Timepiece — The prequel to Evans's mega bestseller, The Christmas Box, is longer than the earlier book, has its same cartoony thinness, is just as creaky at the joints—and reveals, if anything, a considerable rise in the tears-per-page ratio.We go back to Salt Lake City, this time to 1908, when David Parkin— thoughtful and sensitive person, millionaire head of Parkin Machinery Co., and collector of clocks—hires as his secretary one MaryAnne Chandler, the young woman (originally from England) destined to become David's wife, to live in his big mansion, and, in time, to become the benevolent, devout, mysteriously wise widow of The Christmas Box.
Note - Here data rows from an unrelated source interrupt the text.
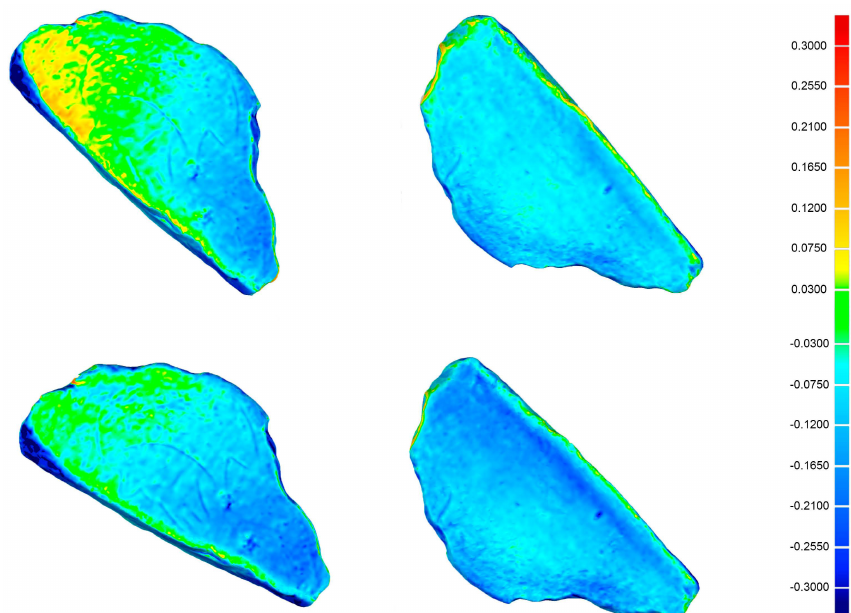
Figure 8. Results of the comparison between the original data and its colored replica. ( above ) the first test (the original data and the first survey of the copy); ( below ) the second one (original data and the second survey). Di ff erences are in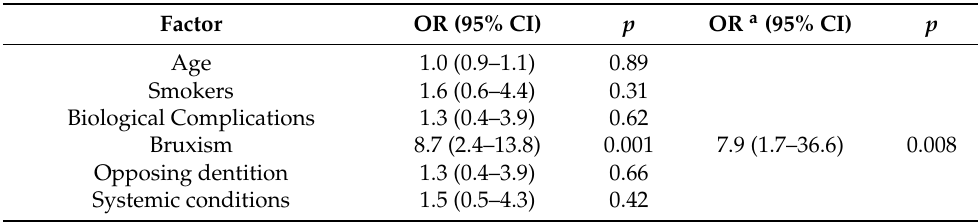
Table 5. Risk indicators for Mechanical Complications (OR stands for Odds Ratio, while CI stands for Confidence Interval, p < 0.05 was considered statistically significant, we replicate the test for significant results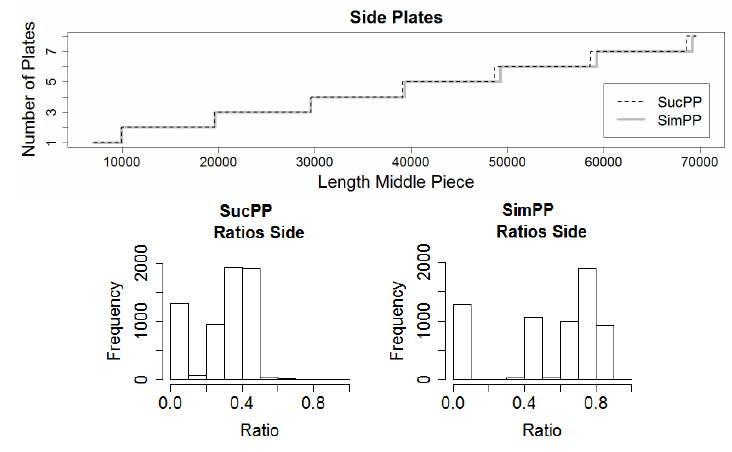
Figure 9. Comparison of the two approaches for calculating the side plate partitioning.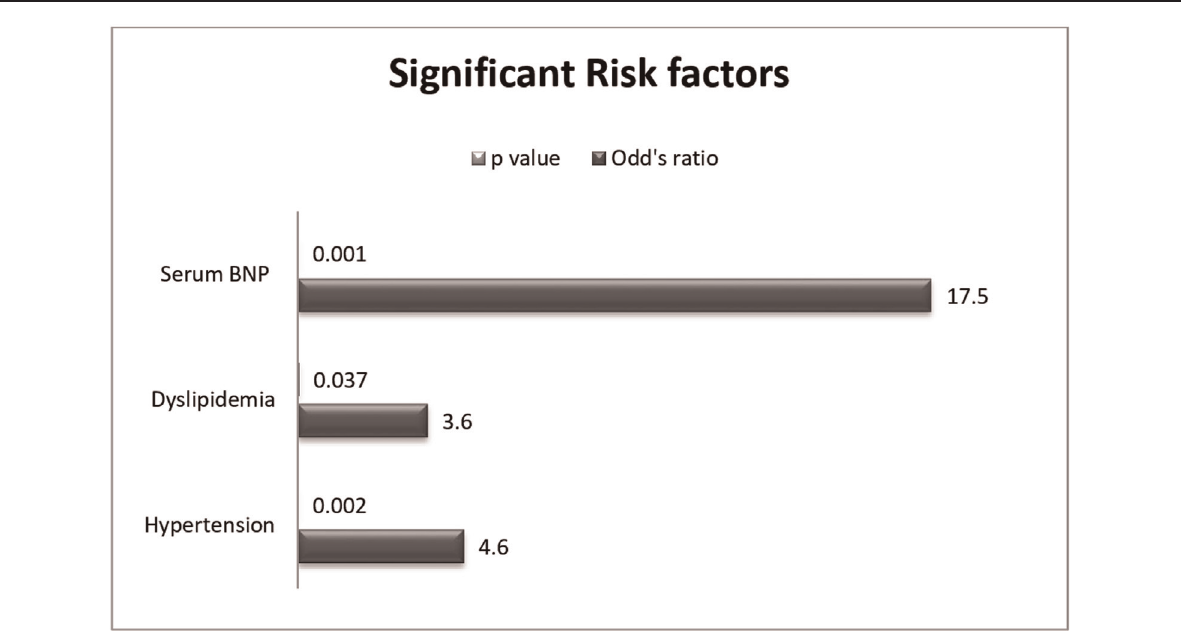
Significant risk factors for CVD in patients with COPD using multiple linear regression analysis. COPD, chronic obstructive pulmonary disease; CVD, cardiovascular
How MaryAnne achieved such wisdom (quick answer: through suffering a lot) is the real subject of this book, and Evans out-Dickenses Dickens in his facile uses of melodrama in getting to his desired end. In Evans's world of tears and truth, people are by and large either all good or all bad, and if MaryAnne's perfections include being attractive, spunky, quick, principled, courageous, loving, and morally unwavering, the qualities of the base and degenerate villains who reduce her life to ashes are her perfect opposites not in some but all ways ("The men entered clumsily, growling in foul and guttural tones, drunk with whiskey and hatred"). In the beginning, there will be marriage, birth, and immeasurable happiness; and then, with purest villainy as its catalyst, there will be profound and equally immeasurable sorrow. But the healing spirit of human love and hope and goodness will not be destroyed entirely, living on in the muted but unquenchable goodness of MaryAnne's heart; in Evans's perfectly choreographed little flurry of symbols at the close; and even in the transformation of one of those pure villains into purely sensitive penitent. Certain handkerchief heaven for many, while others may experience the stirring of—well, let's just say other feelings
Kirkus Reviews


The Christmas Box — Self-published in paperback during the Christmas season 1994, Evans's first novel quickly gained national media attention. Now the cleverly told tale, which the author reputedly wrote for his daughters and which revels in sentimentality, is available in hardcover. The story relates how a young couple, Richard (who narrates) and Keri, accept a position to care for a lonely widow, Mary Parkin, in her spacious Victorian mansion. As Christmas draws near, Mary becomes anxious about Richard's obsession with success and his failure to make time for his family. She urges him to reconsider his priorities, but he is always too busy to heed her advice. It is only when Mary is on her deathbed and her secret sorrow is revealed through the letter-laden Christmas box of the title that Richard realizes what she has been trying to tell him. The message concerns love, of course, and the strings Evans pulls to vivify it should squeeze sobs from even the stoniest of hearts. It's notable, however, that unlike many well-known Christmas tales (such as Dickens's), which carry that message in a basically nonsectarian manner, this is steeped in specific Christian imagery and belief as the author draws on the drama of Jesus as God's sacrifice for the world's sins, and of his crucifixion and resurrection.